I’m sure there’s more than ten things we can learn from social issue documentary, but that’s all I have time to write. Suggest more in the comments and have a fun f-in Friday. #FFF


Dempsey Rice said...

Everything you've said is great Brian... once again! As you know, I'm a doc filmmaker who has made a social issue doc (, but I have to say that I am frustrated by the fact that the only docs people want to fund are social issue docs. It's so much harder to get anyone to pay attention to a story that isn't going to change the world, but that has value and creativity. (

I don't want to be totally sour grapes, but I do want to know how documentary can pull away from the social issue format some and explore ideas/tell stories for the sake of those stories!

Would Grey Gardens get made now?? Maybe, but it would have an entire social issue campaign built around it that focuses on mental illness, caring for the elderly, aging in place, mother/daughter relationships, wealth and family ties... it wouldn't be made just because it is a crazy compelling story!

BNewmanSBoard said...

Ok, now that it's not FFF anymore, I can admit I agree with Dempsey on these two things completely -
1. It's frustrating that people only want to fund social issue docs. I've argued elsewhere on this blog that almost any format film can have just as much impact, even if obliquely (and perhaps because of this) than a social issue doc. I don't see this changing soon, so that's why I suggest learning what we can from them for other genres and styles.
2. We need to pull away from the social issue doc mindset, aesthetically. I see this all the time - great docs that are judged in terms of social issue doc aesthetics, to their detriment (fests rejecting more experimental docs, or more "fun" docs). I also see many, but not all, docs that aren't aesthetically interesting, but they play the fest circuit (and sometimes get broadcast) just because of the issues.
Anyway, good to hear from you Dempsey.

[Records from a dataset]
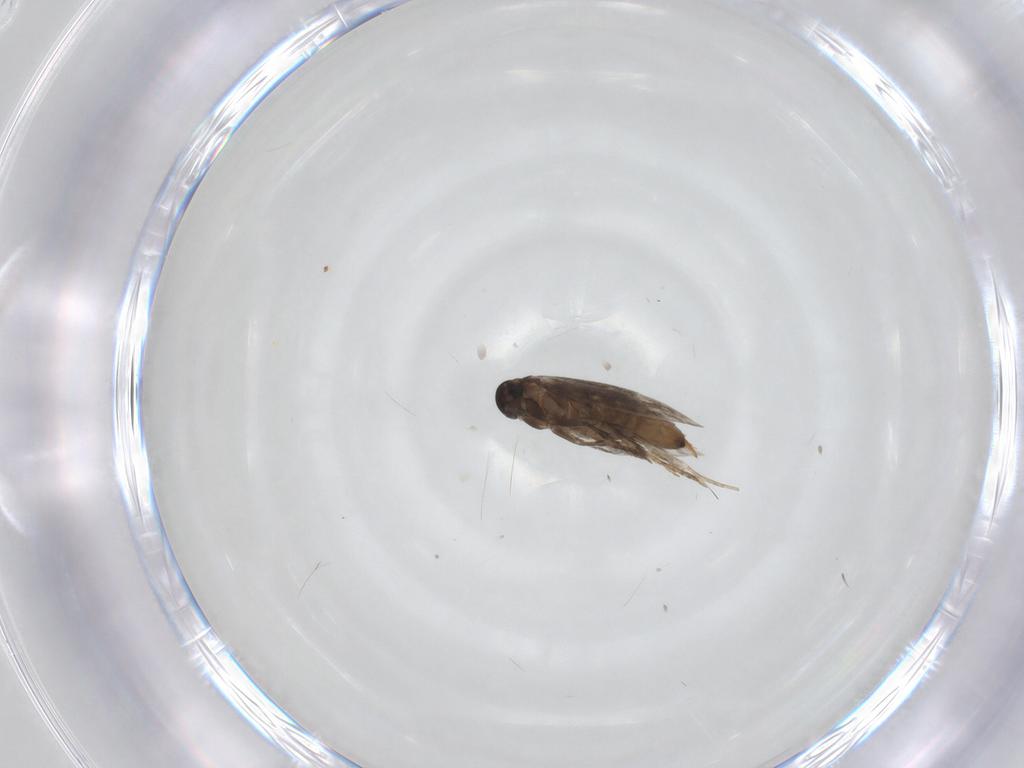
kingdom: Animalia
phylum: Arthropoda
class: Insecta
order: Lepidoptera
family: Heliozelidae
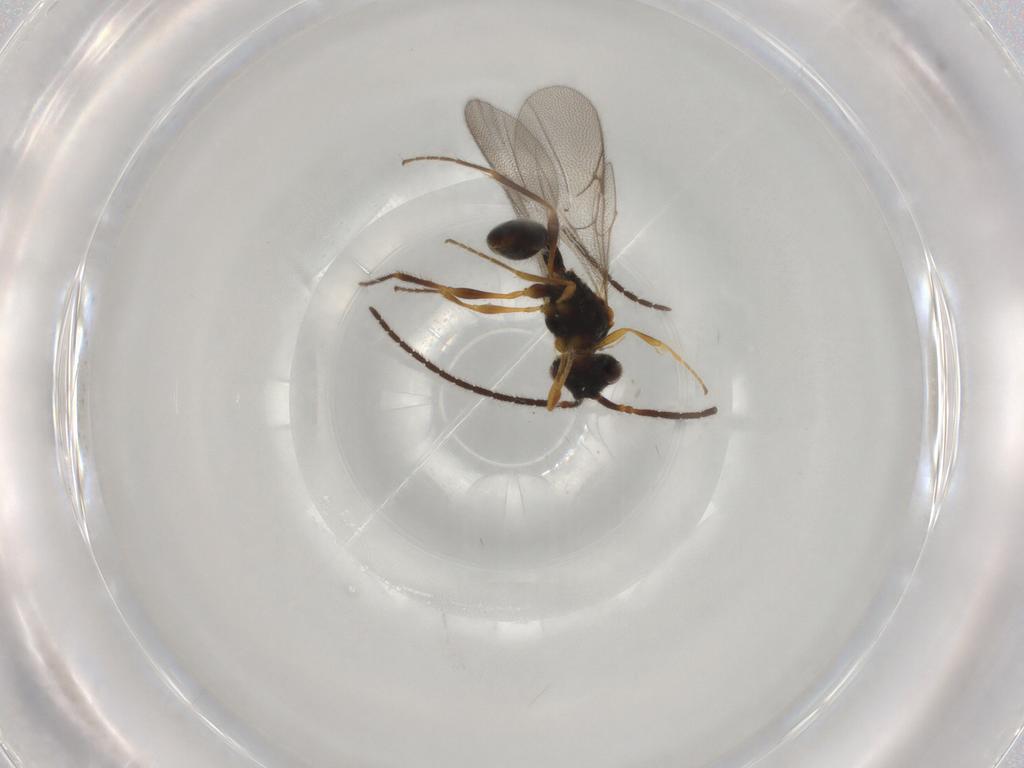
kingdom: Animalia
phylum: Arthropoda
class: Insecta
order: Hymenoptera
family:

EXERCISE PROMPT: From the documentary discussion above, extract word for word the passage that starts at "2. We need to" and stops after "of the issues.".

THE ANSWER:
2. We need to pull away from the social issue doc mindset, aesthetically. I see this all the time - great docs that are judged in terms of social issue doc aesthetics, to their detriment (fests rejecting more experimental docs, or more "fun" docs). I also see many, but not all, docs that aren't aesthetically interesting, but they play the fest circuit (and sometimes get broadcast) just because of the issues.